/perspectives/global-cio-outlook/at-davos,-inequality-and-africa-in-focus

At Davos, Inequality and Africa in Focus

As world leaders gather in Davos, inequality and Africa take center stage.

January 21, 2014    |    By Scott Minerd

Global CIO Commentary by Scott Minerd

As the 2014 World Economic Forum gathers this week in Davos, the focus of discussions has shifted significantly from last year. Then, the dialogue was almost exclusively around the developing consensus that the global financial crisis was finally ending. Financial assets were again safe for widows and orphans and financial market returns for 2013 proved the consensus correct.

Now, the focus has shifted to two new topics: growing income inequality as a risk to economic growth and social stability and the emergence of Africa as an economic force. Neither of these is a big surprise as neither is new. But the fact that these are the primary focus this year tells us that these topics will likely become more prominent in 2014.

The issue of income inequality will likely be prominent in U.S. Congressional mid-term elections in November. Republican Paul Ryan has already been criticizing the failure of Obama administration policies, saying the manner in which it tackled the 2008 financial crisis exacerbated the problem. Republicans and Democrats will both make the issue central as they seek to win over swing voters. Strap in! The debate on inequality will likely shape economic policy and the structural forces that will determine long-term economic growth and investment returns.

As for Africa, the cat is out of the bag that the opportunity there is huge. Sub-Saharan African nations are working together and making significant political and structural progress which will allow rapid economic growth in the coming decades. My meetings here with leaders from Rwanda and with a delegation from Nigeria on Monday in London remind me of experiences I had on my first trip to China in 1988. It is no longer prudent for investors to ignore Africa. It is becoming the greatest growth opportunity in the world. The good news is that if you invest now you are early!

Rising Capacity Utilization Suggests More U.S. Corporate CapEx Spending

Historically, a meaningful increase in capacity utilization is followed by acceleration in capital expenditure (CapEx).
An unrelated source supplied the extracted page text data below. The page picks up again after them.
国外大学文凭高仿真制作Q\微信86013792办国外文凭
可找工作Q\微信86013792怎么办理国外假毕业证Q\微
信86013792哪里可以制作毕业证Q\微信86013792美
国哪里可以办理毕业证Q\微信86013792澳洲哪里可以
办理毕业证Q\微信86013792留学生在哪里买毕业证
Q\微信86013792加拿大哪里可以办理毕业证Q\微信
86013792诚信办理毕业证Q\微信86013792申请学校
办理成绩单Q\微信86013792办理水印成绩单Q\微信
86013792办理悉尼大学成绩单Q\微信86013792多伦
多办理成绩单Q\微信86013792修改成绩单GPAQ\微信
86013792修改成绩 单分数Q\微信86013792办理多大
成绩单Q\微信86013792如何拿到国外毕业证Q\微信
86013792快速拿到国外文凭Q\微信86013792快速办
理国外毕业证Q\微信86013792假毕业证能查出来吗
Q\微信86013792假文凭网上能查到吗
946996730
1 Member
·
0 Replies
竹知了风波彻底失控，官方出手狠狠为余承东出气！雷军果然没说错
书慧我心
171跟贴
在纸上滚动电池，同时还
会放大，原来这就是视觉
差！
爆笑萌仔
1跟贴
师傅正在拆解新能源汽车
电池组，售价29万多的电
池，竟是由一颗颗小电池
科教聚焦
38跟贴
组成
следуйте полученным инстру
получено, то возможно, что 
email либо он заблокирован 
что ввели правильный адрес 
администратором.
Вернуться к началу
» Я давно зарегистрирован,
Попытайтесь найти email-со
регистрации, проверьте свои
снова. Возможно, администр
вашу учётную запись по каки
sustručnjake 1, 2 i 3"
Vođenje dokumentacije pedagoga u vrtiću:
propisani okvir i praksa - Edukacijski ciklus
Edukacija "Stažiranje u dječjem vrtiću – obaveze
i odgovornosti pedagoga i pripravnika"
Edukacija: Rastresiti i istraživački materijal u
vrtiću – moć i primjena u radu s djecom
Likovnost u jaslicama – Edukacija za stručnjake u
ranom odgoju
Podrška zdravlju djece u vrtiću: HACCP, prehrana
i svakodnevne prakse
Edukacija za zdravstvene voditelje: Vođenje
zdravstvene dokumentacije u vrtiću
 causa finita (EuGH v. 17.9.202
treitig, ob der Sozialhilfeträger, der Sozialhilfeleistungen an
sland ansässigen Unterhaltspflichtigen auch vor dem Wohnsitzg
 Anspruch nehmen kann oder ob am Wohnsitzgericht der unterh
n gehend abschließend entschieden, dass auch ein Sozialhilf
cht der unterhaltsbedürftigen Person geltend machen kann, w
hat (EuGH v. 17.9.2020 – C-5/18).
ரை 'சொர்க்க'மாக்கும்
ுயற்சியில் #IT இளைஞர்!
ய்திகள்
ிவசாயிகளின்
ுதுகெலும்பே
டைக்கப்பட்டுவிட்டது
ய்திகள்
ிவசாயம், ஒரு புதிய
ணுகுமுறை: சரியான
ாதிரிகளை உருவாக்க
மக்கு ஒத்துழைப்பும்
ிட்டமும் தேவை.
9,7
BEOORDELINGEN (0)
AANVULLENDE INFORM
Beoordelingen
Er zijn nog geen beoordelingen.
As the U.S. industrial capacity utilization rate in December increased to the highest level since June 2008, we should expect CapEx, measured by the U.S. private non-residential investments, to grow strongly in the next few quarters, adding further momentum to the U.S. economic expansion.

U.S. REAL PRIVATE NON-RESIDENTIAL INVESTMENTS YOY% VS. U.S. CAPACITY UTILIZATION RATE YOY%

CUMULATIVE NYSE ADVANCE/DECLINE LINE AND THE DOW JONES INDUSTRIAL AVERAGE

Source: Haver, Guggenheim Investments. Data of 12/31/2013 for capacity utilization and as of 9/30/2013 for real private non-residential investment.

Economic Data Releases

Industrial Output Continues Gains While Housing Market Cools

  • Industrial production increased for a fifth straight month in December, growing 0.3%.
  • Housing starts fell 9.8% to an annualized pace of 999,000 in December following November’s surge in starts.
  • Building permits decreased more than expected, down 3.0% to 986,000. The decrease comes after December’s 2.1% drop.
  • The NAHB Housing Market Index unexpectedly fell in January, ticking down from 57 to 56.
  • Initial jobless claims declined modestly for the week ended January 11th, falling 2,000 to 326,000.
  • University of Michigan consumer confidence surprised to the downside in January, dropping from 82.5 to 80.4.
  • The Philadelphia Fed Business Outlook Index increased to 9.4 in January after falling the previous three months.
  • The CPI rose 0.3% from November to December, pushing the year-over-year reading up to 1.5%, the highest in four months.

German Investor Confidence Falters, Chinese Growth Edges Down

  • Germany’s ZEW survey of investor expectations unexpectedly fell in January, down to 61.7 from 62.0, the first decrease in six months.
  • U.K. retail sales, excluding autos, jumped 2.8% in December. Sales ended the year 6.1% higher than a year earlier.
  • China’s fourth quarter GDP grew 7.7% year-over-year, ticking down from 7.8% the previous quarter.
  • Chinese industrial production slowed in December, declining from 10.0% year-over-year to 9.7%.
  • Retail sales in China inched down to 13.6% year-over-year from 13.7% in November.